The Clarence is a community which engages with its newspaper in a way which would be envied by larger communities across the country. When we call, people answer – not with a “why would I speak to you?” but by waxing lyrical on anything from division three hockey to forging commemorative medals. It is a relationship less common than many might think.
While ‘newsworthiness’ will no doubt have been a debate from day one, thumbing through pages of 100 year-old-papers, it is obvious that for every story on an “important” world event like World War II, there is ten about a random dance that everyone went to and ‘had a very nice time’ at.
And without those, this paper would never have lasted this long, because with every local story the bond was forged a little more.
So here are a few stories The Daily Examiner was there for.
World War I Ends!
Tuesday, November 12 1918: There was “great enthusiasm and rejoicing” in Grafton when news broke of the signing of the armistice.
It was called the “greatest night in a century” and the DEX described sending an urgent message to Sydney on whether it was “worthwhile to keep the local telegraph office open until 3 o’clock … on the off chance of some word coming through.”
“The first intimation that the armistice had been signed was received in South Grafton through the ringing of the bells in Grafton and the blowing of the whistles on the vessels in the river.”
“Immediately a great assemblage gathered to join in the celebrations. Some difficulty was experienced in raising Grafton on the phone to glean particulars, but the signing of the armistice was confirmed by the Mayor, Dr. Page, who had been rung up in his official capacity by the Daily Examiner.
“The first announcement was received with great cheering and enthusiastic outbursts. The South Grafton Band played patriotic airs and gangs of youngsters formed themselves into tin can bands, adding to the general hilarity.”
Germany starts the invasion of Poland
Saturday September 2, The Daily Examiner runs huge coverage of the early stages of World War II, featuring detailed descriptions of the state of play as Hitler responds to British demands.
“The German reply to the British note contains 16 points, among them being the unconditional return of Danzig to the Reich forthwith.
“It has also been asked that a plebiscite should be taken to decide whether the Corridor should be Polish or German.”
The Battle of Long Tan
Saturday August 20, 1969: The battle of Long-Tan as it is now known featured prominently on the front page of The Daily Examiner, proclaiming it the country’s heaviest one day casualties in the Vietnam War.
No doubt one of the many events that contributed to the strong military connection in the Clarence.
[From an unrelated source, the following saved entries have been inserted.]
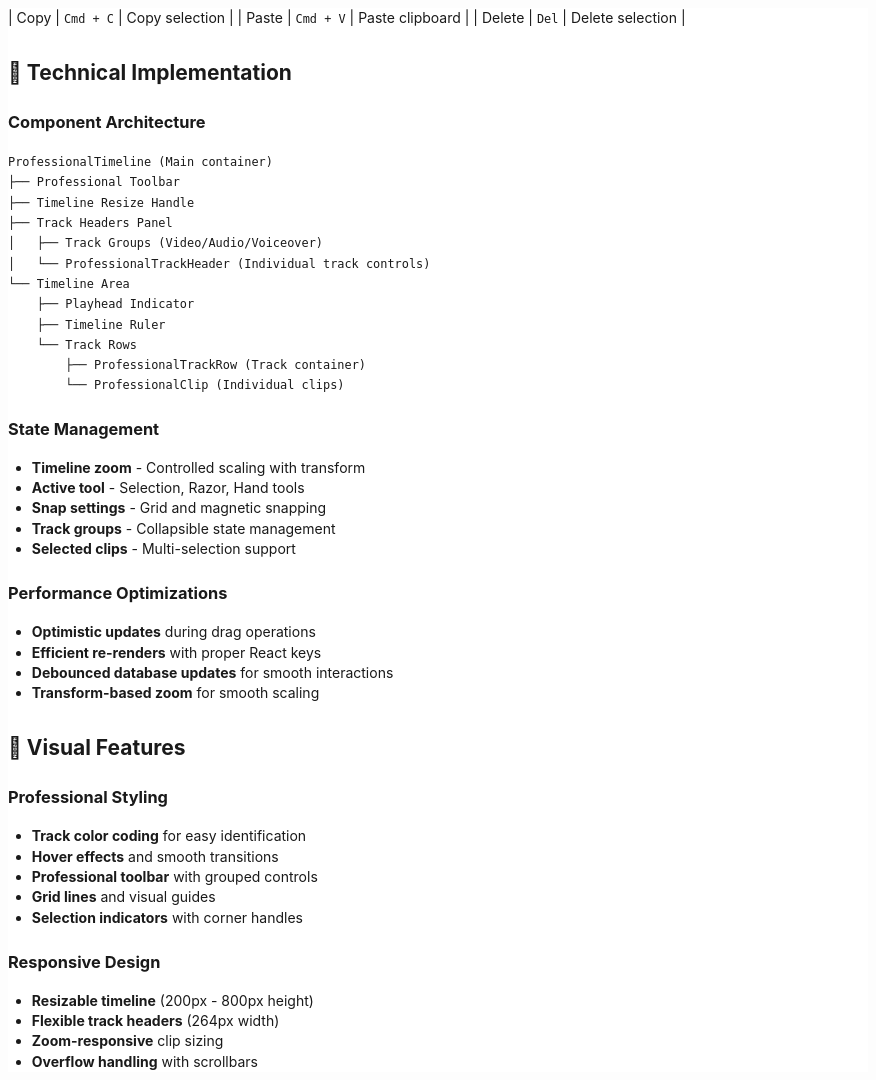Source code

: | Copy | `Cmd + C` | Copy selection |
| Paste | `Cmd + V` | Paste clipboard |
| Delete | `Del` | Delete selection |

## 🔧 **Technical Implementation**

### **Component Architecture**
```
ProfessionalTimeline (Main container)
├── Professional Toolbar
├── Timeline Resize Handle  
├── Track Headers Panel
│   ├── Track Groups (Video/Audio/Voiceover)
│   └── ProfessionalTrackHeader (Individual track controls)
└── Timeline Area
    ├── Playhead Indicator
    ├── Timeline Ruler
    └── Track Rows
        ├── ProfessionalTrackRow (Track container)
        └── ProfessionalClip (Individual clips)
```

### **State Management**
- **Timeline zoom** - Controlled scaling with transform
- **Active tool** - Selection, Razor, Hand tools
- **Snap settings** - Grid and magnetic snapping
- **Track groups** - Collapsible state management
- **Selected clips** - Multi-selection support

### **Performance Optimizations**
- **Optimistic updates** during drag operations
- **Efficient re-renders** with proper React keys
- **Debounced database updates** for smooth interactions
- **Transform-based zoom** for smooth scaling

## 🎨 **Visual Features**

### **Professional Styling**
- **Track color coding** for easy identification
- **Hover effects** and smooth transitions
- **Professional toolbar** with grouped controls
- **Grid lines** and visual guides
- **Selection indicators** with corner handles

### **Responsive Design**
- **Resizable timeline** (200px - 800px height)
- **Flexible track headers** (264px width)
- **Zoom-responsive** clip sizing
- **Overflow handling** with scrollbars
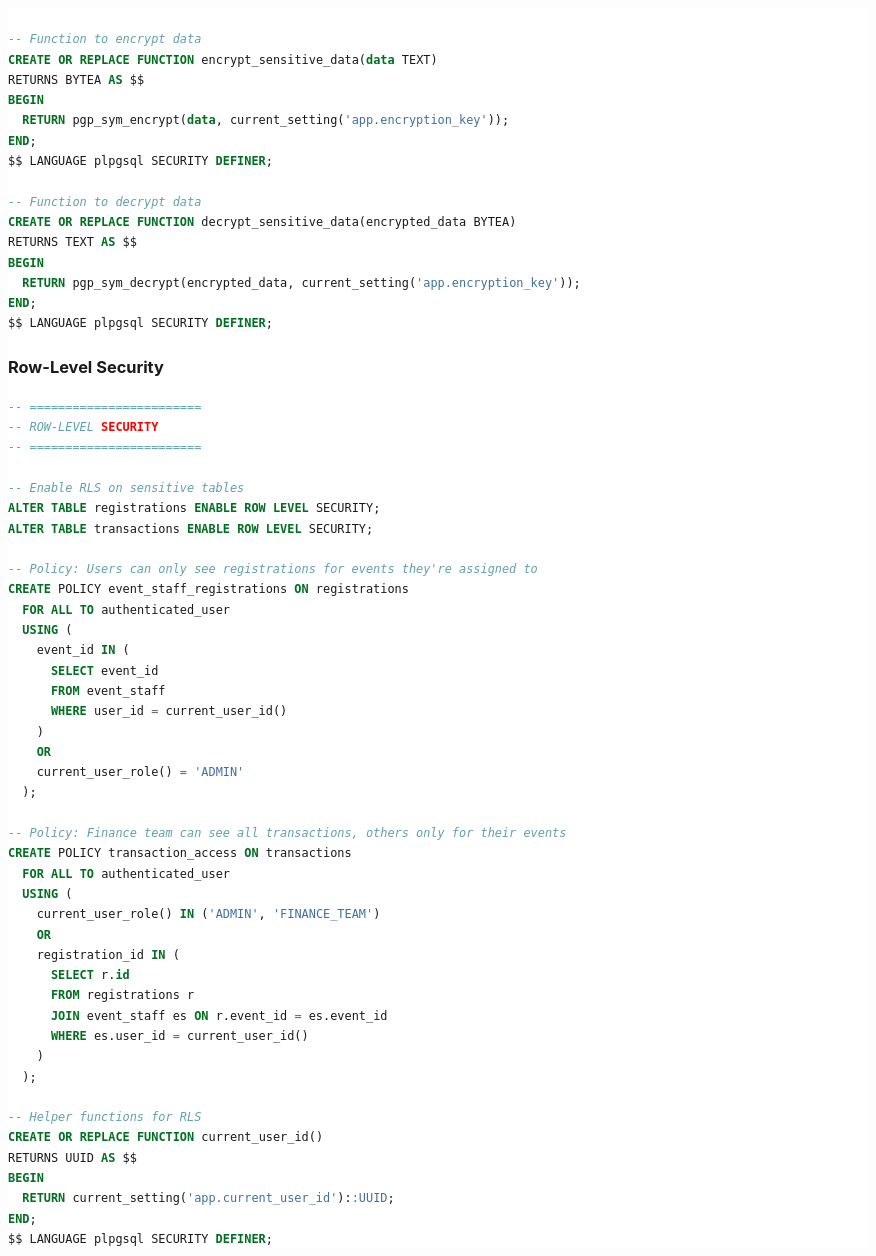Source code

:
 ```sql

-- Function to encrypt data
CREATE OR REPLACE FUNCTION encrypt_sensitive_data(data TEXT)
RETURNS BYTEA AS $$
BEGIN
  RETURN pgp_sym_encrypt(data, current_setting('app.encryption_key'));
END;
$$ LANGUAGE plpgsql SECURITY DEFINER;

-- Function to decrypt data
CREATE OR REPLACE FUNCTION decrypt_sensitive_data(encrypted_data BYTEA)
RETURNS TEXT AS $$
BEGIN
  RETURN pgp_sym_decrypt(encrypted_data, current_setting('app.encryption_key'));
END;
$$ LANGUAGE plpgsql SECURITY DEFINER;
```

### Row-Level Security
```sql
-- ========================
-- ROW-LEVEL SECURITY
-- ========================

-- Enable RLS on sensitive tables
ALTER TABLE registrations ENABLE ROW LEVEL SECURITY;
ALTER TABLE transactions ENABLE ROW LEVEL SECURITY;

-- Policy: Users can only see registrations for events they're assigned to
CREATE POLICY event_staff_registrations ON registrations
  FOR ALL TO authenticated_user
  USING (
    event_id IN (
      SELECT event_id 
      FROM event_staff 
      WHERE user_id = current_user_id()
    )
    OR 
    current_user_role() = 'ADMIN'
  );

-- Policy: Finance team can see all transactions, others only for their events
CREATE POLICY transaction_access ON transactions
  FOR ALL TO authenticated_user
  USING (
    current_user_role() IN ('ADMIN', 'FINANCE_TEAM')
    OR
    registration_id IN (
      SELECT r.id 
      FROM registrations r
      JOIN event_staff es ON r.event_id = es.event_id
      WHERE es.user_id = current_user_id()
    )
  );

-- Helper functions for RLS
CREATE OR REPLACE FUNCTION current_user_id()
RETURNS UUID AS $$
BEGIN
  RETURN current_setting('app.current_user_id')::UUID;
END;
$$ LANGUAGE plpgsql SECURITY DEFINER;

```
Defence Minister Mr. Fairhall said 17 Australians were killed and another 26 were wounded.
“The sympathy of every Australian, along with that of the Government, will be extended to the relatives,” he said.
“With that sympathy will go pride in the fact that the Australians gave an outstanding demonstration of our courage and military skill, and inflicted a sharp reversal on the Vietcong.”
Bridges span the Clarence
There is nothing like a bridge opening to get the Clarence rocking and on August 22, 1966 The Daily Examiner reported a bumper crowd of 4500 people turning out to watch the state governor open the $3.8 million bridge at Harwood.
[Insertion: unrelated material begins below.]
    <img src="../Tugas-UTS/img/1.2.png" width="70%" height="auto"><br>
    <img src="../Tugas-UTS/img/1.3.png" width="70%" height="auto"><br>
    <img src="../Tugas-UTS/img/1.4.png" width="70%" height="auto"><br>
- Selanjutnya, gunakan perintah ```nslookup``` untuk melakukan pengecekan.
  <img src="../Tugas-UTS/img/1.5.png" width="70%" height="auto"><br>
“The bridge would consolidate all the areas of the Maclean Shire and would bring about cohesion and tremendous development in the area.”
“The Governor said the time was coming when Australia would have to have a system of trunk roads, bridges, similar to the traffic systems in USA and Europe if they were to fight traffic frustrations and to save valuable lives.”
Dawn of a new age
Happy New Millennium, was splashed across two pages in a Y2K liftout which really was a collectors edition.
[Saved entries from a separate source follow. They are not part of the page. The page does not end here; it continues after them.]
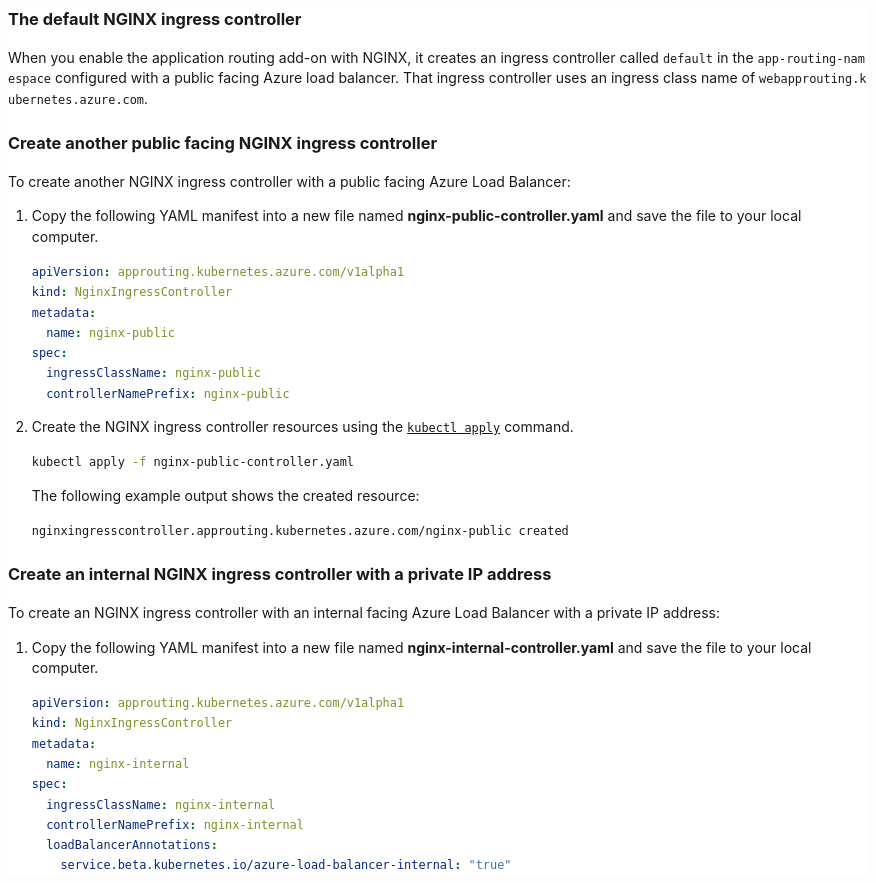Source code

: 
### The default NGINX ingress controller

When you enable the application routing add-on with NGINX, it creates an ingress controller called `default` in the `app-routing-namespace` configured with a public facing Azure load balancer. That ingress controller uses an ingress class name of `webapprouting.kubernetes.azure.com`.

### Create another public facing NGINX ingress controller

To create another NGINX ingress controller with a public facing Azure Load Balancer:

1. Copy the following YAML manifest into a new file named **nginx-public-controller.yaml** and save the file to your local computer.

    ```yml
    apiVersion: approuting.kubernetes.azure.com/v1alpha1
    kind: NginxIngressController
    metadata:
      name: nginx-public
    spec:
      ingressClassName: nginx-public
      controllerNamePrefix: nginx-public
    ```

1. Create the NGINX ingress controller resources using the [`kubectl apply`][kubectl-apply] command.

    ```bash
    kubectl apply -f nginx-public-controller.yaml
    ```

    The following example output shows the created resource:

    ```output
    nginxingresscontroller.approuting.kubernetes.azure.com/nginx-public created
    ```

### Create an internal NGINX ingress controller with a private IP address

To create an NGINX ingress controller with an internal facing Azure Load Balancer with a private IP address:

1. Copy the following YAML manifest into a new file named **nginx-internal-controller.yaml** and save the file to your local computer.

    ```yml
    apiVersion: approuting.kubernetes.azure.com/v1alpha1
    kind: NginxIngressController
    metadata:
      name: nginx-internal
    spec:
      ingressClassName: nginx-internal
      controllerNamePrefix: nginx-internal
      loadBalancerAnnotations: 
        service.beta.kubernetes.io/azure-load-balancer-internal: "true"
    ```


[kubectl-apply]: https://kubernetes.io/docs/reference/generated/kubectl/kubectl-commands#apply
[kubectl-get]: https://kubernetes.io/docs/reference/generated/kubectl/kubectl-commands#get
[kubectl-delete]: https://kubernetes.io/docs/reference/generated/kubectl/kubectl-commands#delete
[az-network-public-ip-create]: /cli/azure/network/public-ip#az_network_public_ip_create
[az-network-public-ip-list]: /cli/azure/network/public-ip#az_network_public_ip_list
[az-group-create]: /cli/azure/group#az-group-create
[summary-msi]: use-managed-identity.md#summary-of-managed-identities
[rbac-owner]: ../role-based-access-control/built-in-roles.md#owner
[rbac-classic]: ../role-based-access-control/rbac-and-directory-admin-roles.md#classic-subscription-administrator-roles
[app-routing-add-on-basic-configuration]: app-routing.md
[csi-secrets-store-autorotation]: csi-secrets-store-configuration-options.md#enable-and-disable-auto-rotation
[azure-key-vault-overview]: ../key-vault/general/overview.md
[az-aks-approuting-update]: /cli/azure/aks/approuting#az-aks-approuting-update
[az-aks-approuting-zone]: /cli/azure/aks/approuting/zone
[az-network-dns-zone-show]: /cli/azure/network/dns/zone#az-network-dns-zone-show
[az-network-dns-zone-create]: /cli/azure/network/dns/zone#az-network-dns-zone-create
[az-keyvault-certificate-import]: /cli/azure/keyvault/certificate#az-keyvault-certificate-import
[az-keyvault-create]: /cli/azure/keyvault#az-keyvault-create
[authorization-systems]: ../key-vault/general/rbac-access-policy.md
[az-aks-install-cli]: /cli/azure/aks#az-aks-install-cli
[az-aks-get-credentials]: /cli/azure/aks#az-aks-get-credentials
[create-and-export-a-self-signed-ssl-certificate]: #create-and-export-a-self-signed-ssl-certificate
[create-an-azure-dns-zone]: #create-a-global-azure-dns-zone
[azure-dns-overview]: ../dns/dns-overview.md
[az-keyvault-certificate-show]: /cli/azure/keyvault/certificate#az-keyvault-certificate-show
[prometheus-in-grafana]: app-routing-nginx-prometheus.md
Some of the January 1, 2000 editions were housed in a futuristic silver tube, designed to keep the paper safe for future generations. They are no doubt priceless now.
Shout out to Laurie Cowcher and Lisa Menzies, who told the paper their new year’s resolution was to stop spending so much money.
“My new year’s resolution is to spend less money. I just bought a new car for Christmas,” Mr Cowcher said.
Shocking river disaster
One of the most tragic events in Clarence history, Thirteen Wolf Cubs drowned after a punt they were in was swamped off Susan Island in December 1943.
It was an event the Examiner revisited many times in the years since with a number of editions commemorating the terrible accident.
“Two scouts, who were with the Cubs in the punt, were so exhausted as a result of immersion that they, with four Cubs, had to be taken to hospital to receive medical treatment.”
“The scene was described graphically by a spectator, without a second’s delay those bowlers who first noticed the plight of the children jumped the bowling green fence on to the river bank, at the same time shouting to the other members.”